Mingo smiled. “Yes.”
His friend nodded again and then disappeared into the house. As Isabella began to follow him, Mingo caught her arm. “How did Daniel get here?”
“We gave him a lift, darlin’.”
He sighed. “You know what I mean.”
“He said he found out you were in some sort of danger,” Johnny said, coming to stand abreast them. “Something about a letter from the Marquis?”
“I see. That would explain it. He must have read Rachel’s letter.” Mingo relaxed a bit. “He followed us immediately, and the time we spent in France allowed him to catch up.”
“So I take it,” his brother said as he hefted two of Isabella’s multitude of cases under his arms and started up the steps. “Well, I am off to bed. Are you coming, Issie?”
The redhead paused dramatically and then grinned broadly. “With an invitation like that, how could a girl say ‘no’?”
His brother blushed red as a beet as the meaning of his words registered in his tired brain. Johnny started to make some excuse but Mingo cut him off. “It’s no use. Just admit defeat and show her to her room.” Before Isabella could move he planted a short, fraternal kiss on her forehead. Then he released her arm.
“And what would that be for?” she asked.
“Just for you being you.” Mingo laughed. “I’ve missed you, Isabella.”
She traced his jaw with her fingers and smiled sadly. “Well, we won’t tell that to the pale doe-eyed, primrose-haired, blue-blooded child, now will we?” And with one final long lingering look, Isabella turned and followed his younger brother up the stair.
Mingo watched her go. He stood lost in thought for a moment and then slowly walked through the French garden to the stone house that lay at its center.
Some time later a voice startled him out of his reverie.
He turned toward his friend and started to rise. “Daniel.”
“Don’t get up, Mingo.” Dan looked up and around as he entered the garden-house. “Funny. It looks normal from the inside.”
“English architecture is certainly a far cry from your cabin or my lodge. Somehow, here, I think a black bearskin over the door would be considered a faux pas.”
His friend looked at him sideways. “A what?”
Mingo laughed. “Forgive me, Daniel. A blunder.”
“I thought you didn’t know any French.” Dan ambled over and took a seat on one of the stone benches. “Seems to me as I remember you askin’ me about what a phrase meant a while back.”
“Ah, yes. Well,” Mingo shrugged, “at the time it seemed— ”
“Kind to let the Kentucky hick think he knew more than you?”
He frowned. “Daniel, I have never thought of you in that— ”
The big man held up his hand to silence him. His green eyes narrowed. “Lookin’ at you, Mingo—or should I say Kerr—you look like you belong here.”

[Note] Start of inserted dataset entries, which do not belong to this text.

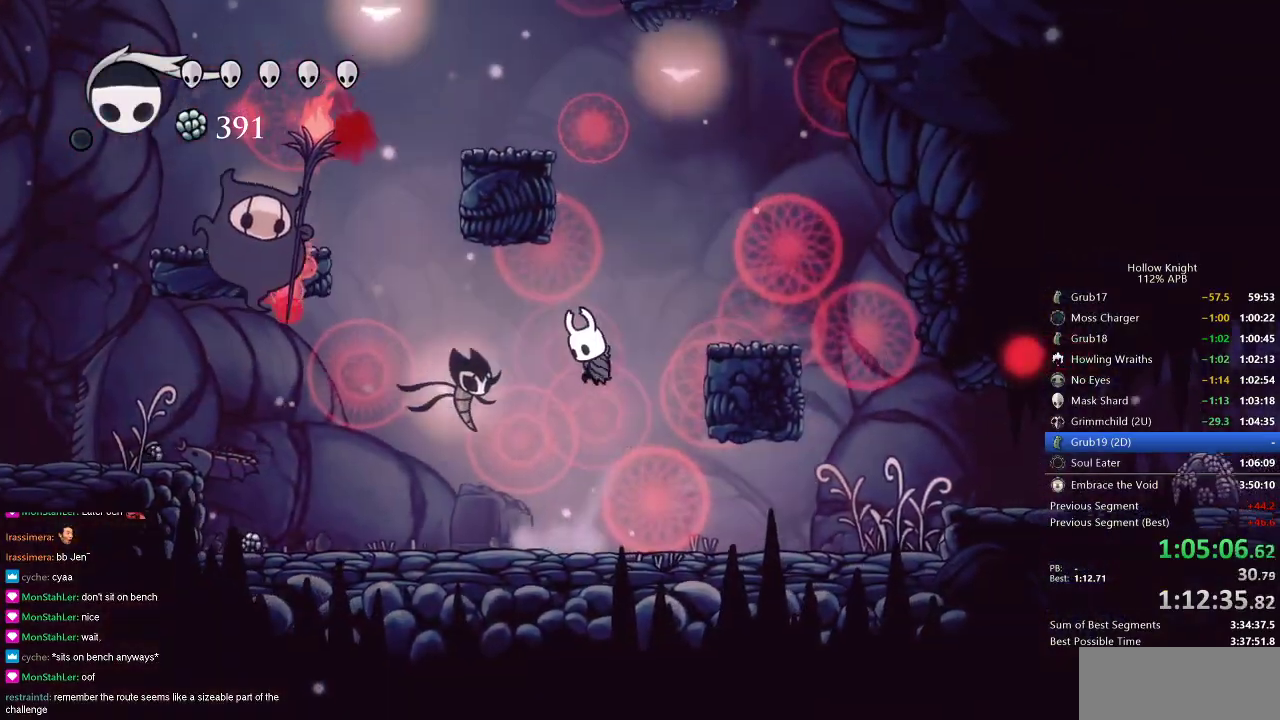
{"keys": ["spell"], "events": [[33, "jump", "up"], [33, "spell", "down"], [133, "spell", "up"], [217, "left", "up"], [467, "spell", "down"]]}
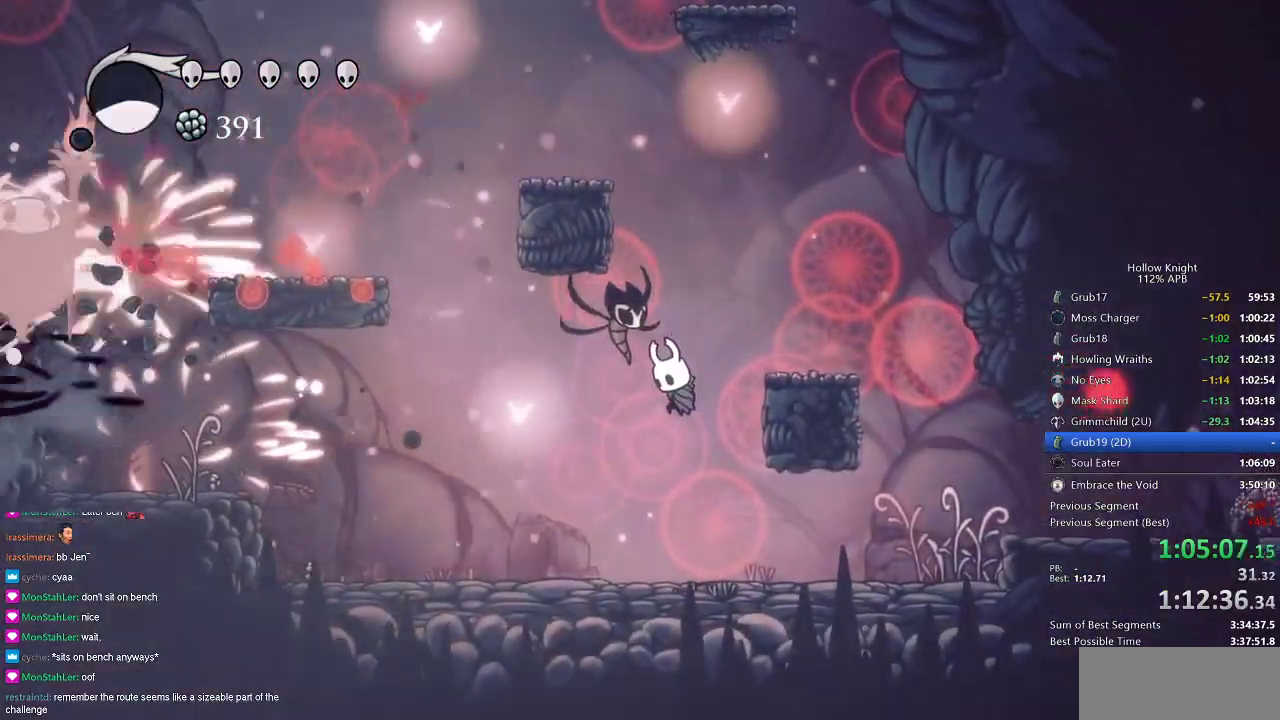
{"keys": ["right"], "events": [[50, "spell", "up"], [401, "right", "down"]]}
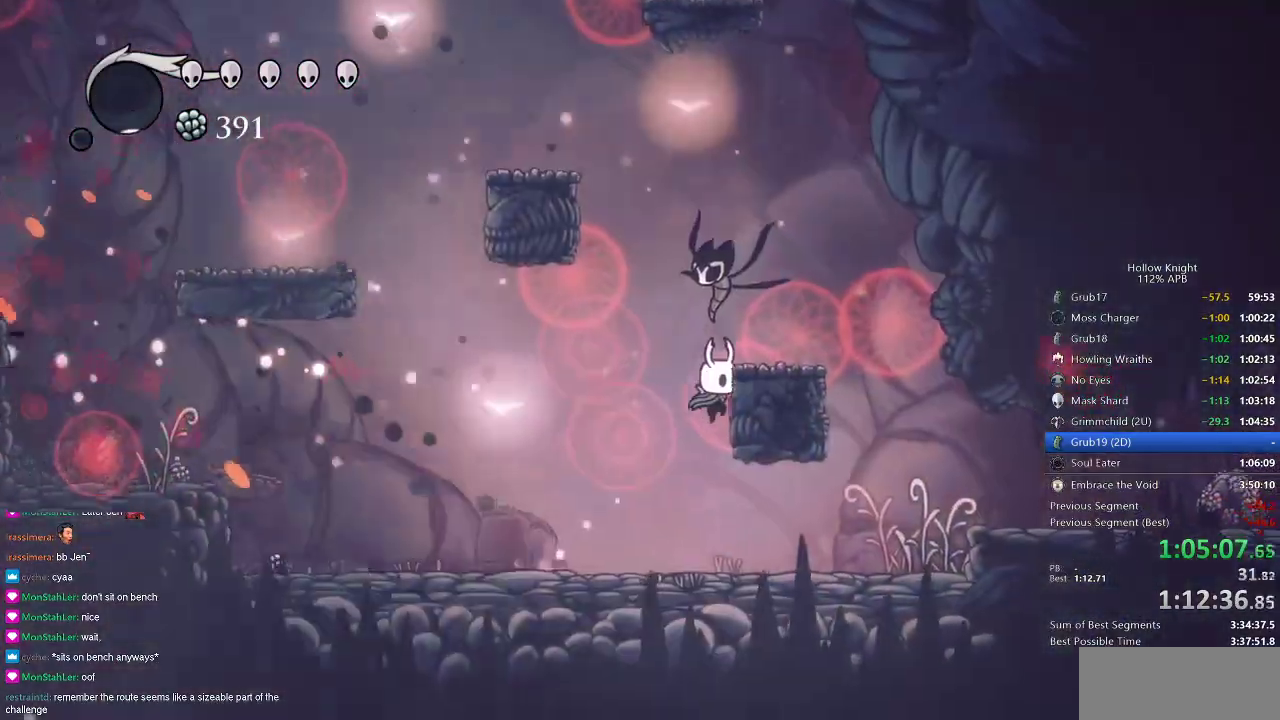
{"keys": ["right"], "events": [[350, "dash", "down"], [450, "dash", "up"]]}
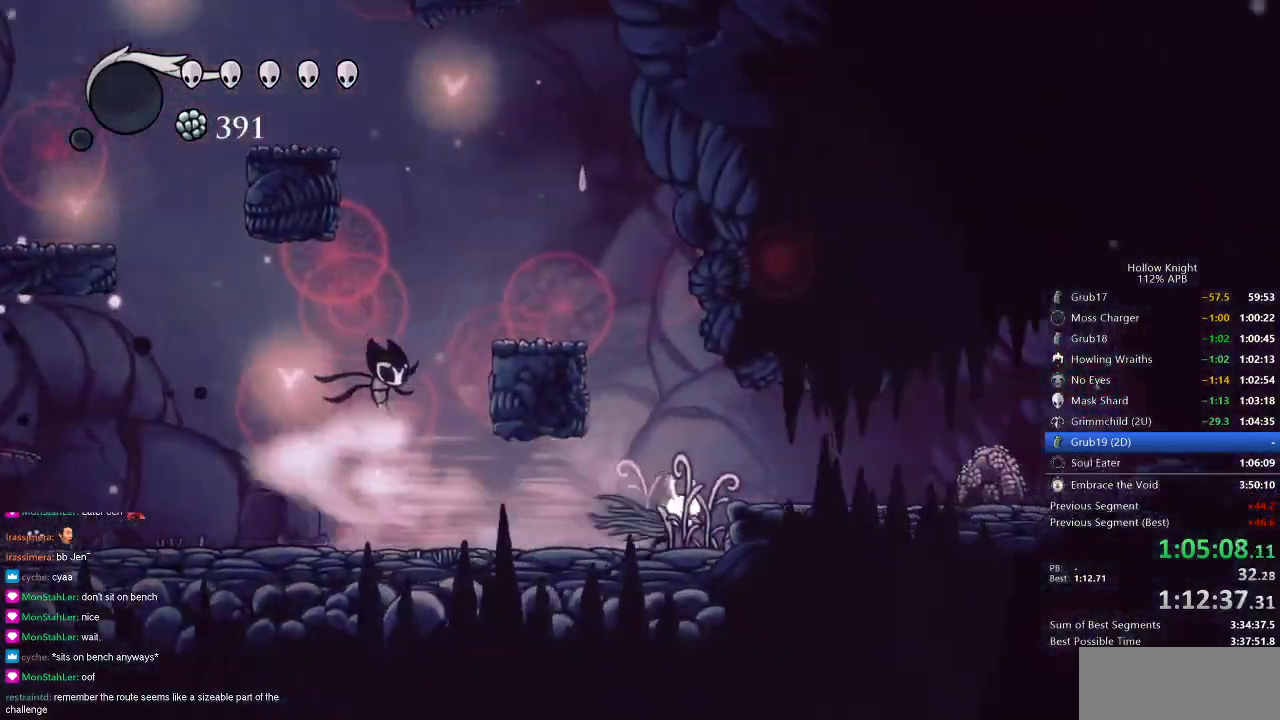
{"keys": ["nail", "right"], "events": [[151, "jump", "down"], [267, "jump", "up"], [501, "nail", "down"]]}
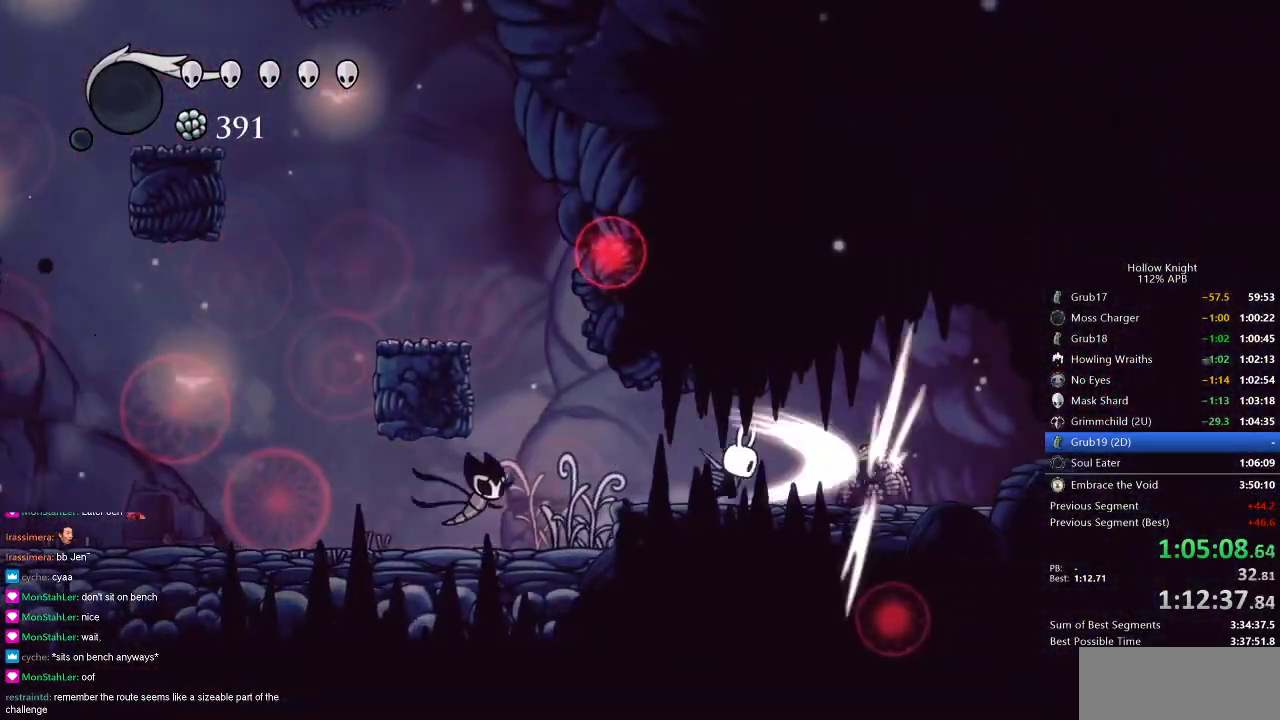
{"keys": ["up"], "events": [[100, "nail", "up"], [284, "up", "down"], [334, "nail", "down"], [434, "nail", "up"], [434, "right", "up"]]}
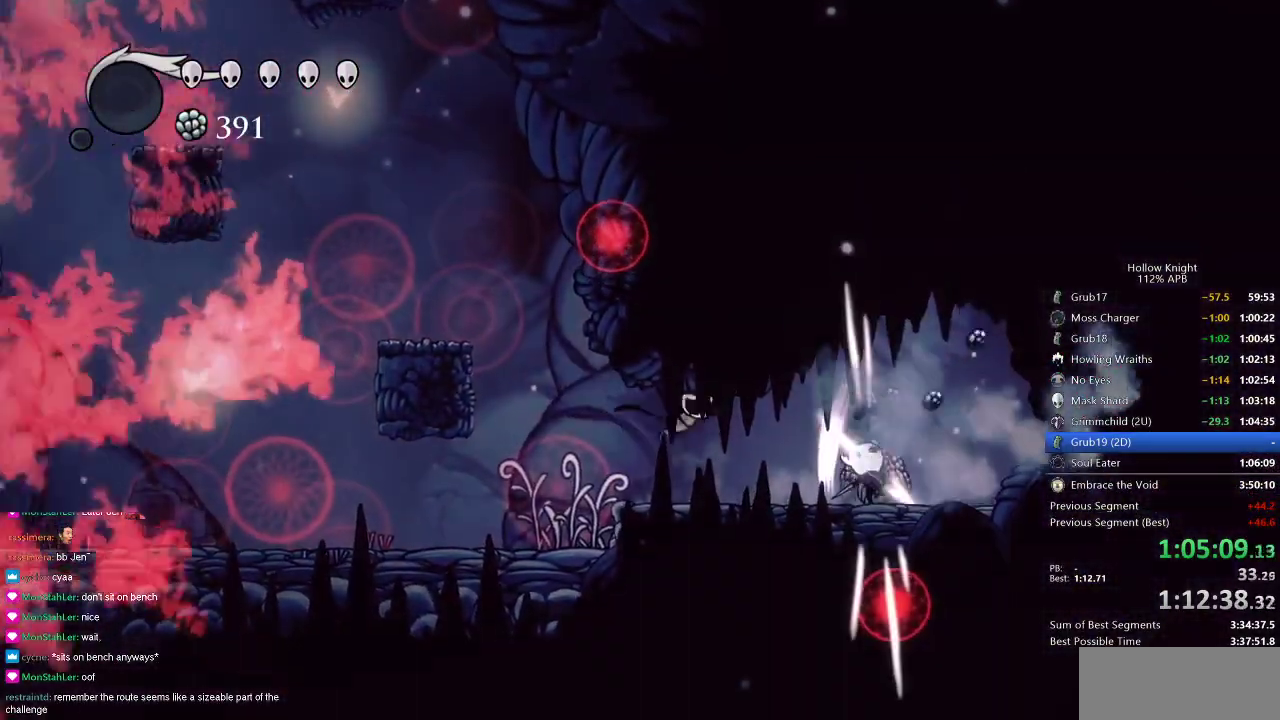
{"keys": ["left"], "events": [[267, "nail", "down"], [384, "left", "down"], [384, "nail", "up"], [451, "up", "up"]]}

Mingo glanced down at the elegant clothing he wore, and then back up to his friend. “To tell you the truth, I am not certain where I belong anymore, Daniel.”
“Yes, you are.”
His frown deepened. “And what exactly is that supposed to mean?”
“You belong with her. With Rachel. With the woman you love.”
Mingo rose to his feet and began to pace. “If only it were so simple, Daniel. I do love Rachel and I want to be with her, but things are so complicated. My life and hers have grown very far apart. What I have known she is unacquainted with, and the life she has known has never held any appeal for me. I— ”
He stopped and turned toward him. “Yes?”
“First of all, sit back down.” Dan indicated the bench he had left.
Mingo did as he was told. He sat down and looked at his friend. “What is it?”
Dan was silent a moment. Then he shifted and squared his shoulders, and looked him in the eye. “Mingo, you and I are close, right?”
“You are probably the closest friend I have right now,” Dan continued. “There’s something between us that goes beyond friendship. You agree?”
“Yes,” he agreed. “We are brothers.”
“And a brother has to be honest, don’t he?”
Mingo sighed. “What are you trying to say, Daniel?”
“I’ve watched you these last four years. You’re smart, Mingo. Brave. You can be a mite stubborn, but that’s all right. You’re one heck of a fighter and I wouldn’t want any other man with me in a pinch, but you have one fault. And it’s a big one.”
And what is that?”
“You think too much. Even when a thing is as simple to see as the nose on your
face, you can find a way to overlook it. I’ve seen it get you into trouble more times than I can count. Now tell me this, do you love Rachel?”
“Of course I do. That’s not the—”
“Well, then, there’s your answer.”
Mingo jumped to his feet. “No, it’s not. I do not want to live here. I do not want to be a part of this fickle, false society. I do not want to be the Earl’s son and play the games that entails. But I can’t take Rachel back to Kentucky. She would not be suited to be a farmer’s wife— even if I knew how to farm. And she is certainly not suited to be the wife of a Cherokee warrior. I know Miriam has done it, Copperhead has told me that many times. But Rachel is not Miriam.” He paused. “It is not what she wants. She wants Kerr.”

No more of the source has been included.